[What the task asks] Return exactly the lines below, starting with the one that has "OF VALID BUILDING" and going on through the one that has "COPIES OF VALID".

[Dataset records]
[Start of Attachment]

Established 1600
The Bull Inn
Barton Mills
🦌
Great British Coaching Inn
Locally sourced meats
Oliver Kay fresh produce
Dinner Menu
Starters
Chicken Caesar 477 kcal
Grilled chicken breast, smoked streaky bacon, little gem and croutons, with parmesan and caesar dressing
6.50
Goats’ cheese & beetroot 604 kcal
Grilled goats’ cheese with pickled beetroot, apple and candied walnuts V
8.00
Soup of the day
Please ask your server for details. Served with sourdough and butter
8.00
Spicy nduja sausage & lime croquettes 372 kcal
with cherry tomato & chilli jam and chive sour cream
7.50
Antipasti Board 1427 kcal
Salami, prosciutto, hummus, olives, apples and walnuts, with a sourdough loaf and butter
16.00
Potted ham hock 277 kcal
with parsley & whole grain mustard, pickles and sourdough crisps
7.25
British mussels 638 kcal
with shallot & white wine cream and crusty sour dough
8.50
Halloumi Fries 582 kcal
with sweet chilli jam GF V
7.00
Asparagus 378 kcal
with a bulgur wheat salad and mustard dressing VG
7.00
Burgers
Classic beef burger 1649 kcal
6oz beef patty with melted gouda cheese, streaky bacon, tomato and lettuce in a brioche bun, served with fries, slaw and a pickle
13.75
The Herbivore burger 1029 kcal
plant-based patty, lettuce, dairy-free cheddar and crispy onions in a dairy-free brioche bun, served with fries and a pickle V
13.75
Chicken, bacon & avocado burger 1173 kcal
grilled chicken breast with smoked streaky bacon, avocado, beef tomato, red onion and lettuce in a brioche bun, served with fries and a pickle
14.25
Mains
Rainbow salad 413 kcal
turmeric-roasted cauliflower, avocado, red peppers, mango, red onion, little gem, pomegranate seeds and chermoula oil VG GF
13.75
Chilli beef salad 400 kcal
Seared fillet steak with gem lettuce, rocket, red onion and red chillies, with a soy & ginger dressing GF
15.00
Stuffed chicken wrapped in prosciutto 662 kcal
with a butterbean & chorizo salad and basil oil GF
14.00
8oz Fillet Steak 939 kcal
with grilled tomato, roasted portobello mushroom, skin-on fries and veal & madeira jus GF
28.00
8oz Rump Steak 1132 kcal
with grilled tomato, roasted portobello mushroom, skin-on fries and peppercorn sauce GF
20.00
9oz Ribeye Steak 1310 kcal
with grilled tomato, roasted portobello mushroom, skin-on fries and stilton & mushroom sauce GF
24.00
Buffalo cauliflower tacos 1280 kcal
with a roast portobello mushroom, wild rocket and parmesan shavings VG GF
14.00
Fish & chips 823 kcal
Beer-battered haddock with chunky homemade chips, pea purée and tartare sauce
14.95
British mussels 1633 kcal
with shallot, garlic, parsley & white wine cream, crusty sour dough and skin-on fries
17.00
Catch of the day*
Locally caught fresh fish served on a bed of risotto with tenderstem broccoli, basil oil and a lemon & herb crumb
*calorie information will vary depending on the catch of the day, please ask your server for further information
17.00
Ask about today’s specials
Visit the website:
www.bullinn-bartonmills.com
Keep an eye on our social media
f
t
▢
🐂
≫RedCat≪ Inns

[End of Attachment]
[Start of Attachment]

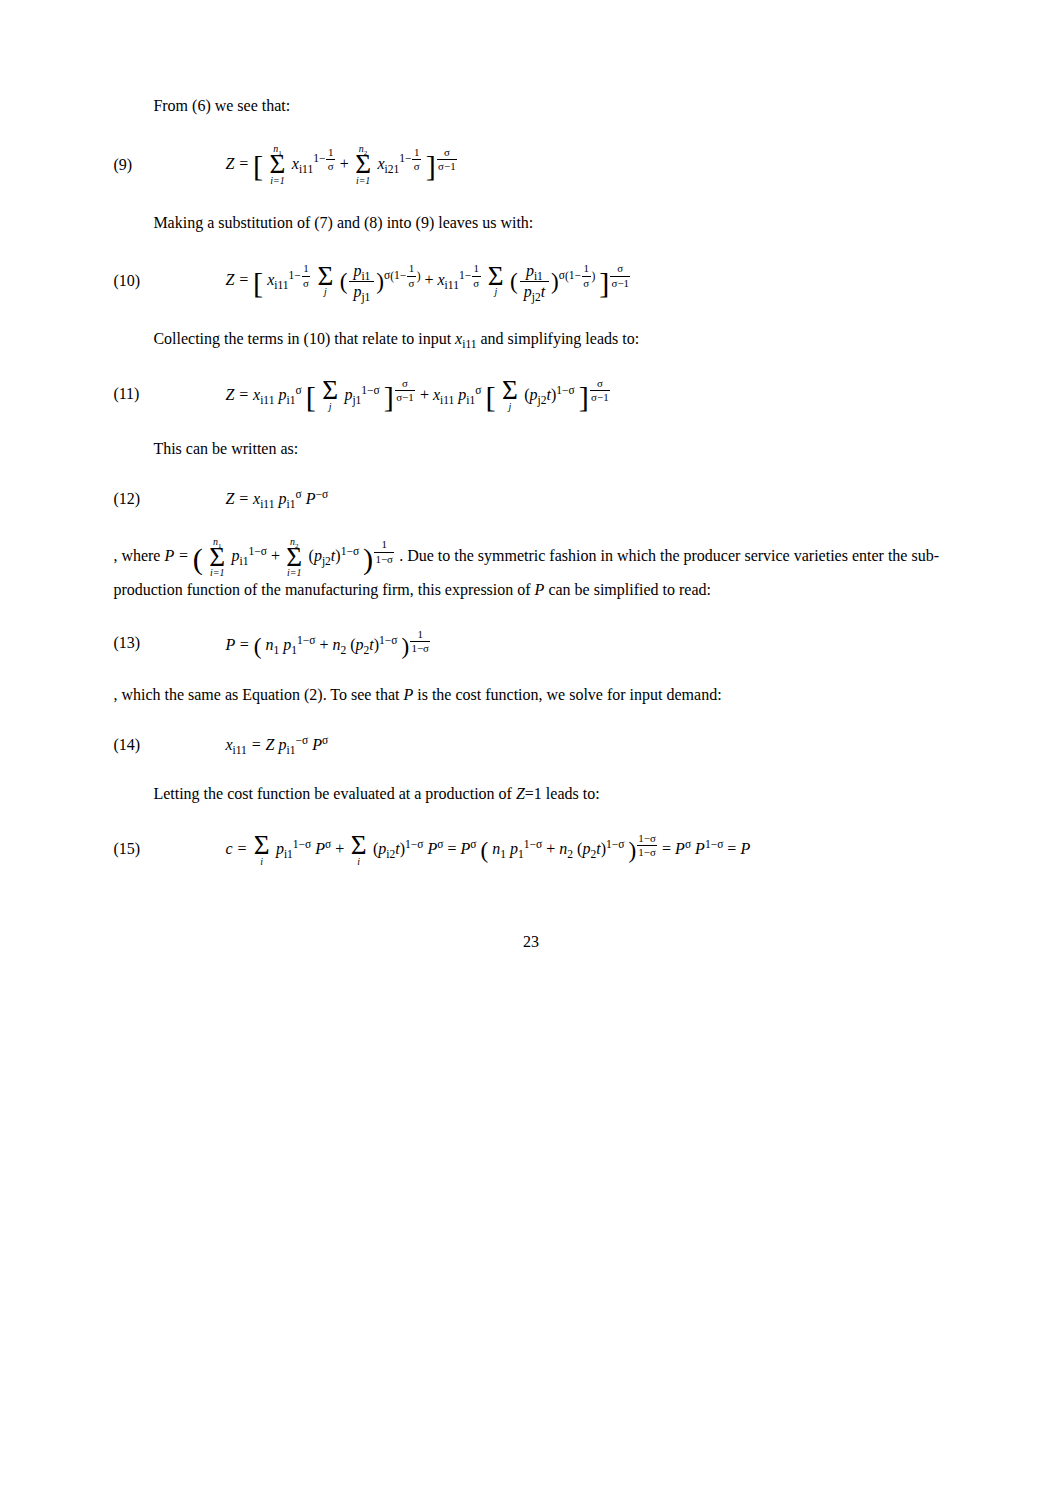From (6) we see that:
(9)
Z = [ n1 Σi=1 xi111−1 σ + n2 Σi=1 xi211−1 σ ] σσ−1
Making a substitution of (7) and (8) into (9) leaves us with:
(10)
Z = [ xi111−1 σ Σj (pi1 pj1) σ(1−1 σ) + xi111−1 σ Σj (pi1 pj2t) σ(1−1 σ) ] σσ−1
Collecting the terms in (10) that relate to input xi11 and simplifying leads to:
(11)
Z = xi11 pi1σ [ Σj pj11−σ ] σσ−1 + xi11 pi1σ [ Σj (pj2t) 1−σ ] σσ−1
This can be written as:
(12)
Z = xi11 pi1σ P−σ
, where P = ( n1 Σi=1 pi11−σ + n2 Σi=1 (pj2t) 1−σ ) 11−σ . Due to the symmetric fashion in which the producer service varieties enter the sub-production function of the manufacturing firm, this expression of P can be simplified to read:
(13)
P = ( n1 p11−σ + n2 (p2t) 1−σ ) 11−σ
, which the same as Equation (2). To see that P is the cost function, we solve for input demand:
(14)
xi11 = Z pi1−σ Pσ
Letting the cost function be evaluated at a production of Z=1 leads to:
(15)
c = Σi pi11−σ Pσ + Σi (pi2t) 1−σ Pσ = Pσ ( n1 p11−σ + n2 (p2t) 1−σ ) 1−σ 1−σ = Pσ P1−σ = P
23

[End of Attachment]
[Start of Attachment]

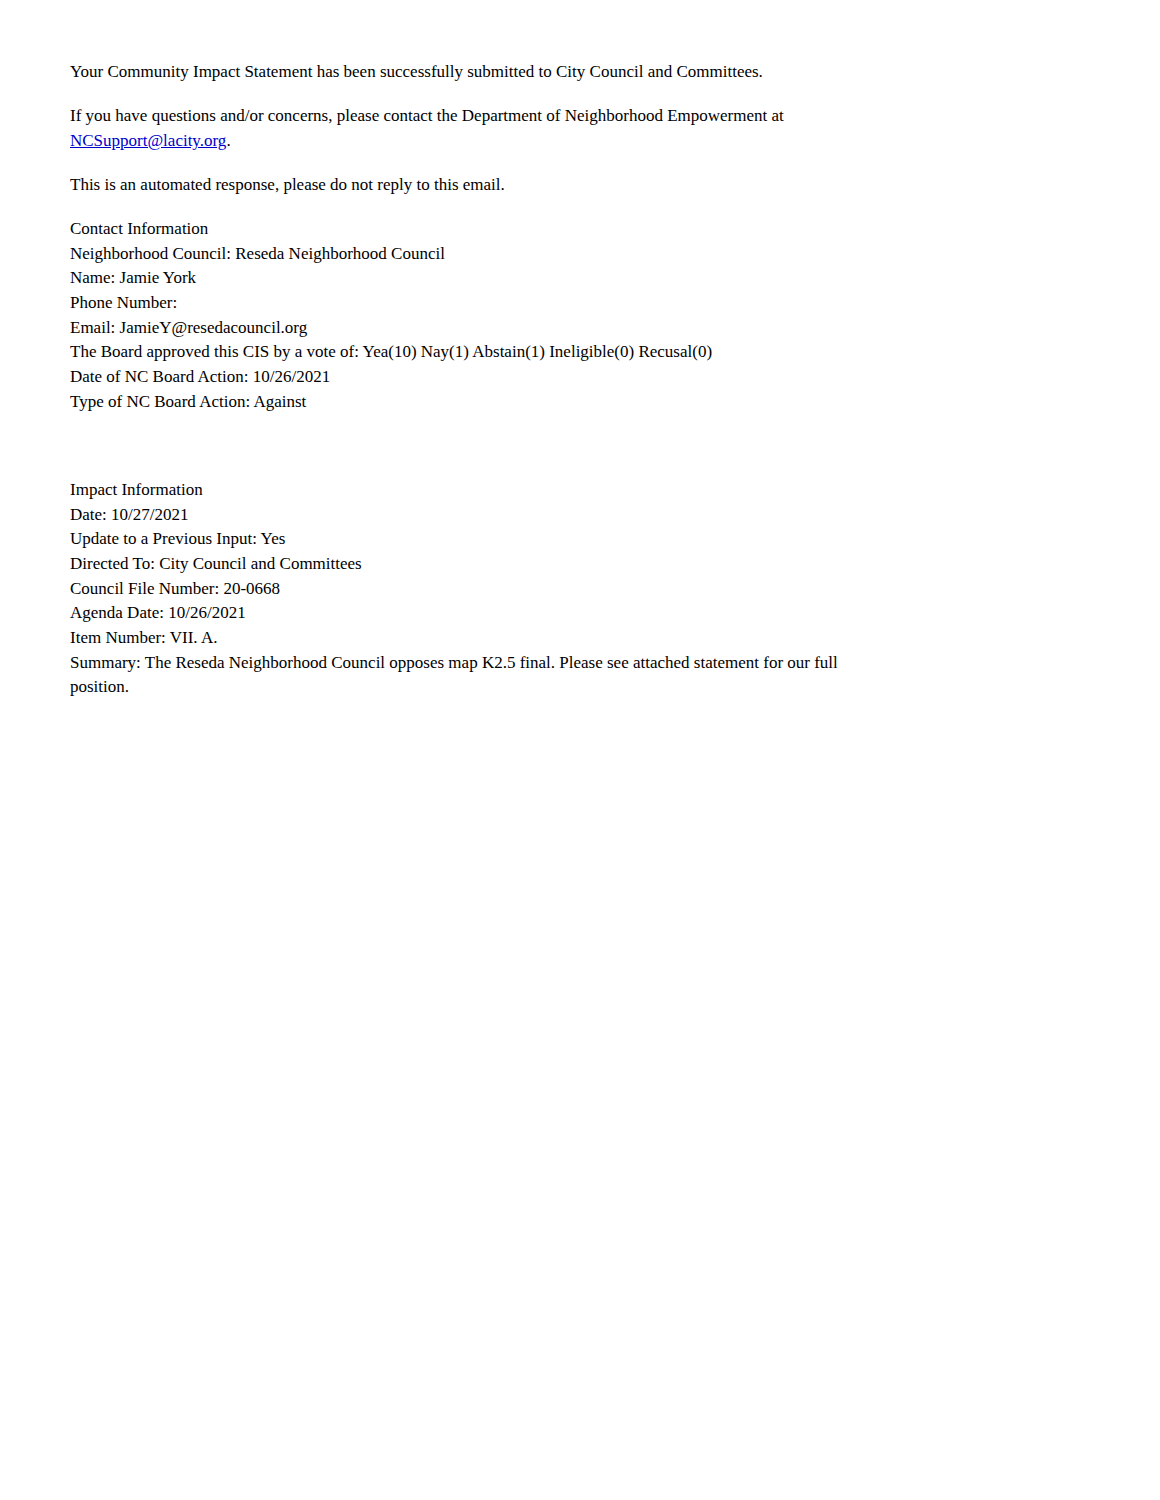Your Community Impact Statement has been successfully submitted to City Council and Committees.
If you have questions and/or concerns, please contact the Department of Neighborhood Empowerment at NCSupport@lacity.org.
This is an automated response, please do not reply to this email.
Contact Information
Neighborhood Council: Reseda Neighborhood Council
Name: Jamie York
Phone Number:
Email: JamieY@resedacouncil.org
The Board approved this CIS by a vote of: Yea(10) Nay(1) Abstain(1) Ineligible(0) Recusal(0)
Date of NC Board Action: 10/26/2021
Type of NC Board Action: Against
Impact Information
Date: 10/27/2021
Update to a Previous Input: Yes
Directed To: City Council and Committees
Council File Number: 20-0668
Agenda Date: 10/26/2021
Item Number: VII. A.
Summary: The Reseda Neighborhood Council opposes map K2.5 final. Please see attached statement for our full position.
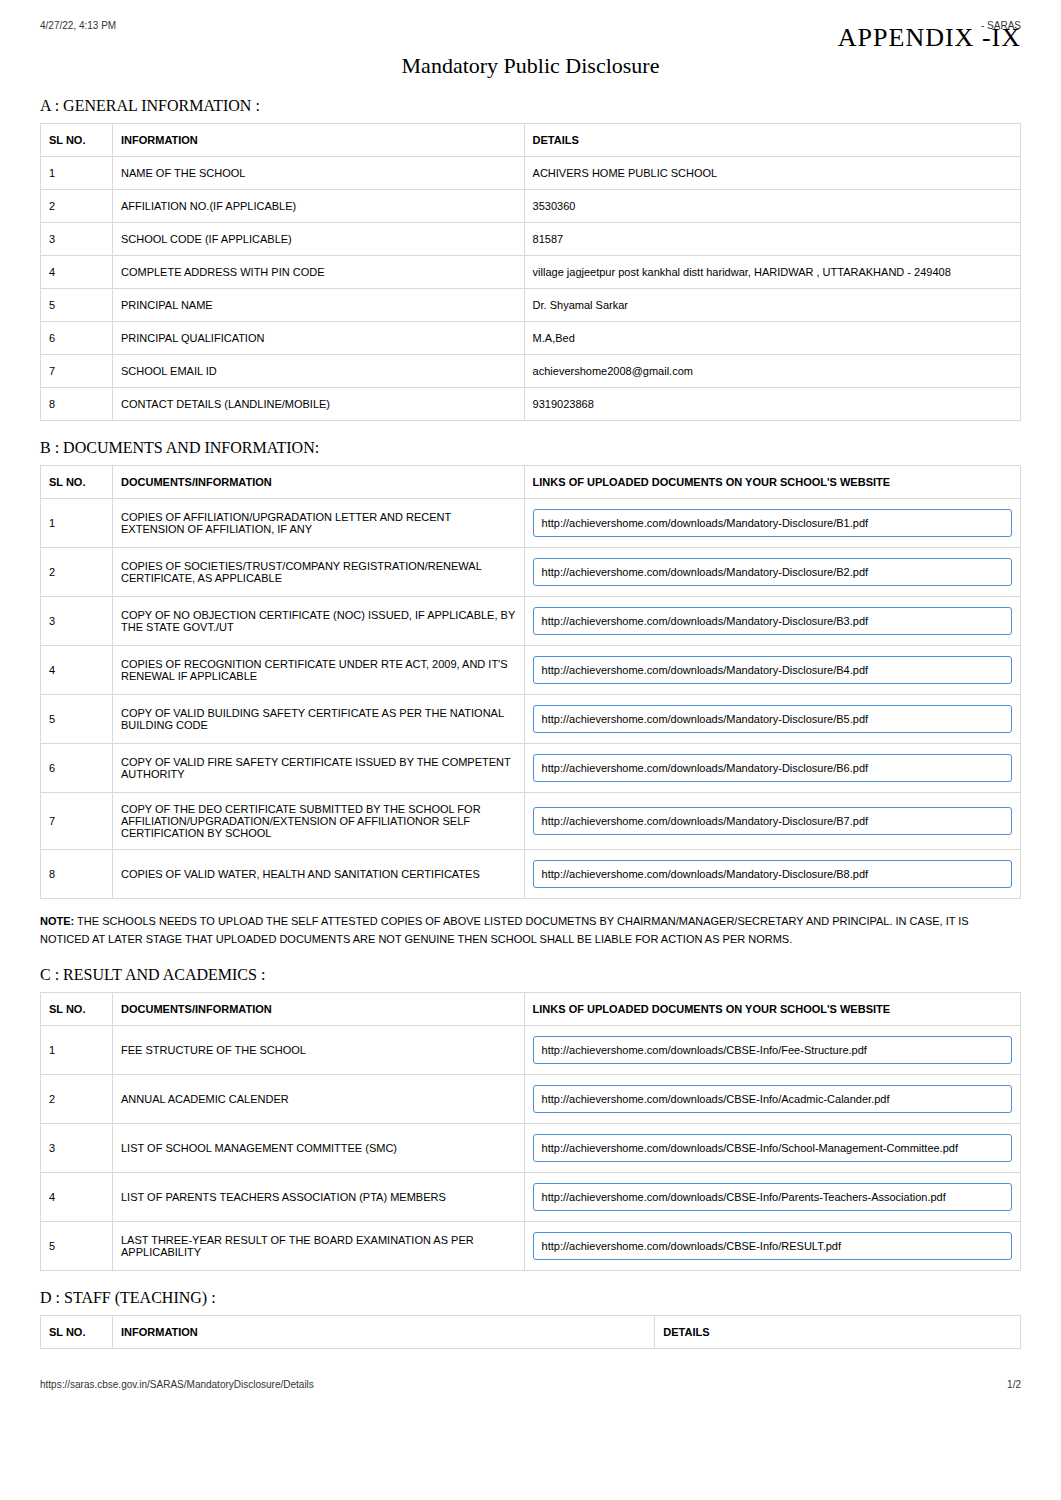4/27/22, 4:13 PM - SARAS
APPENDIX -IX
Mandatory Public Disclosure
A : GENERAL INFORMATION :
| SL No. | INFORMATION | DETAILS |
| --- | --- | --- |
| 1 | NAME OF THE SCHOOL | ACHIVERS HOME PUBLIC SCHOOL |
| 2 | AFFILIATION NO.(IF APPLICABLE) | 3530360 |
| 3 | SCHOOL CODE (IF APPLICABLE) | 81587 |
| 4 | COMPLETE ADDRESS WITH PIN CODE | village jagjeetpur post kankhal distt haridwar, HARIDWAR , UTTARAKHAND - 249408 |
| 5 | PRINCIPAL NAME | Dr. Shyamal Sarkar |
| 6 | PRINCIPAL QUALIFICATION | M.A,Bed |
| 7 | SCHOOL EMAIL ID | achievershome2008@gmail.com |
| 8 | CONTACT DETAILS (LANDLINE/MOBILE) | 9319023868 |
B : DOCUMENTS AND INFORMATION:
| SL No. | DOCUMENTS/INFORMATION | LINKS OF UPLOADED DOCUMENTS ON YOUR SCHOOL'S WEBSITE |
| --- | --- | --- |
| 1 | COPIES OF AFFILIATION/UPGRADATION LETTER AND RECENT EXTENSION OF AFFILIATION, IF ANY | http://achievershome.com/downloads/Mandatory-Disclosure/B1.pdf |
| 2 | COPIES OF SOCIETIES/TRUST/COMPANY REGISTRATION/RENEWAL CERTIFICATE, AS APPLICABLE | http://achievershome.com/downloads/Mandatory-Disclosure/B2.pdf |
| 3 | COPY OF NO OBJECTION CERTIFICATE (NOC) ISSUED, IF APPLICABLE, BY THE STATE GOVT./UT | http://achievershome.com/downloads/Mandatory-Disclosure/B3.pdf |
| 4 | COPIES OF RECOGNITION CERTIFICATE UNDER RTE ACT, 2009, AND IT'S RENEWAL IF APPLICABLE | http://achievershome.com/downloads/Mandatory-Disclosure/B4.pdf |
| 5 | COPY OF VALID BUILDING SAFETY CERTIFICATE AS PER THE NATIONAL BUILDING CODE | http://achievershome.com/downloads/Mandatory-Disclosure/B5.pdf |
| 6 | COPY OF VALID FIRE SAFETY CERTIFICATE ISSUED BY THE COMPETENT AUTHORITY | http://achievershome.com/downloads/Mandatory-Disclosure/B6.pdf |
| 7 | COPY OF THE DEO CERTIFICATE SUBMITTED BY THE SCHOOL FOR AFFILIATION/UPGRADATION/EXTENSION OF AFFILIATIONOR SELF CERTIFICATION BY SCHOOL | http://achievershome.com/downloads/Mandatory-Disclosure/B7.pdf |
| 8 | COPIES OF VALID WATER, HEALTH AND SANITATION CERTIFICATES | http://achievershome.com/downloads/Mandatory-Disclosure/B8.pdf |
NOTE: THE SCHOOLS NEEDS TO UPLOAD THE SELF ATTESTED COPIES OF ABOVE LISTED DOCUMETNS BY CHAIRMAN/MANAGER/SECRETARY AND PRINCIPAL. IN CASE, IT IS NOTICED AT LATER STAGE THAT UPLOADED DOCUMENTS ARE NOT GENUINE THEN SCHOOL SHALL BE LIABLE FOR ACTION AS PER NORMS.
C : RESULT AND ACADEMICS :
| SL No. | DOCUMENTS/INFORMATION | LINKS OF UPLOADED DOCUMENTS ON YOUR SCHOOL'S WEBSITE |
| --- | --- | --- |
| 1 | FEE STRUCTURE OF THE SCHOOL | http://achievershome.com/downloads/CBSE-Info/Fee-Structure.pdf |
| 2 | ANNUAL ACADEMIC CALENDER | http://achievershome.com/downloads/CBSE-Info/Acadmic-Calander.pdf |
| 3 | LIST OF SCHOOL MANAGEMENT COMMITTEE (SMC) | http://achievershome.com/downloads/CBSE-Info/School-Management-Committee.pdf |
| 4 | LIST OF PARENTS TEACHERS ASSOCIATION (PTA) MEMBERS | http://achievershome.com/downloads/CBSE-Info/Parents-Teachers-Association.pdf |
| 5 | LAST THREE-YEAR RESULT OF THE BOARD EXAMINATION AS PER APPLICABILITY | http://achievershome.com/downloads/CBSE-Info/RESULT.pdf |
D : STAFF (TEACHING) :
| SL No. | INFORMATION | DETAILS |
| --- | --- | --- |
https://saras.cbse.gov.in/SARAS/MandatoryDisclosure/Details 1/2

[End of Attachment]

[Completed task]
| 5 | COPY OF VALID BUILDING SAFETY CERTIFICATE AS PER THE NATIONAL BUILDING CODE | http://achievershome.com/downloads/Mandatory-Disclosure/B5.pdf |
| 6 | COPY OF VALID FIRE SAFETY CERTIFICATE ISSUED BY THE COMPETENT AUTHORITY | http://achievershome.com/downloads/Mandatory-Disclosure/B6.pdf |
| 7 | COPY OF THE DEO CERTIFICATE SUBMITTED BY THE SCHOOL FOR AFFILIATION/UPGRADATION/EXTENSION OF AFFILIATIONOR SELF CERTIFICATION BY SCHOOL | http://achievershome.com/downloads/Mandatory-Disclosure/B7.pdf |
| 8 | COPIES OF VALID WATER, HEALTH AND SANITATION CERTIFICATES | http://achievershome.com/downloads/Mandatory-Disclosure/B8.pdf |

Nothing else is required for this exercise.